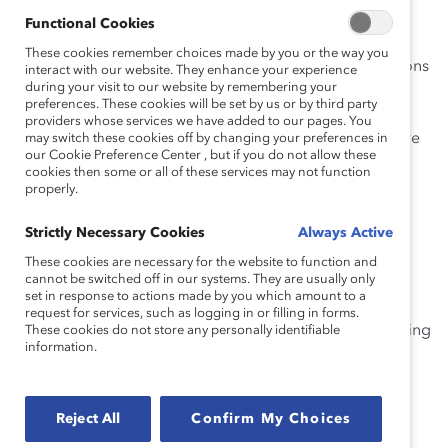
leaders do to change that?
Functional Cookies
Activating the true potential of your workforce means
These cookies remember choices made by you or the way you
understanding and championing the individual situations
interact with our website. They enhance your experience
during your visit to our website by remembering your
of every employee. More and more companies are
preferences. These cookies will be set by us or by third party
looking to add neurodiversity inclusion to their DEI
providers whose services we have added to our pages. You
strategy to combat the talent shortage and create more
may switch these cookies off by changing your preferences in
our Cookie Preference Center , but if you do not allow these
equitable workplaces so women—and everyone—can
cookies then some or all of these services may not function
thrive.
properly.
Join this webinar to hear our panel of experts discuss:
Strictly Necessary Cookies
Always Active
These cookies are necessary for the website to function and
How senior leaders can model empathetic
cannot be switched off in our systems. They are usually only
leadership and authenticity to encourage,
set in response to actions made by you which amount to a
request for services, such as logging in or filling in forms.
The invaluable role of people managers in creating
These cookies do not store any personally identifiable
information.
safe and supportive dialogues for neurodiverse
employees, and
Why workplaces that actively support
Reject All
Confirm My Choices
neurodiversity inclusion are more productive.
- - - - -
Goal of the exercise
Beginning with the line that holds "Why workplaces that actively support", please return every line through the end of the data, exactly as written.

Your solution
Why workplaces that actively support
Reject All
Confirm My Choices
neurodiversity inclusion are more productive.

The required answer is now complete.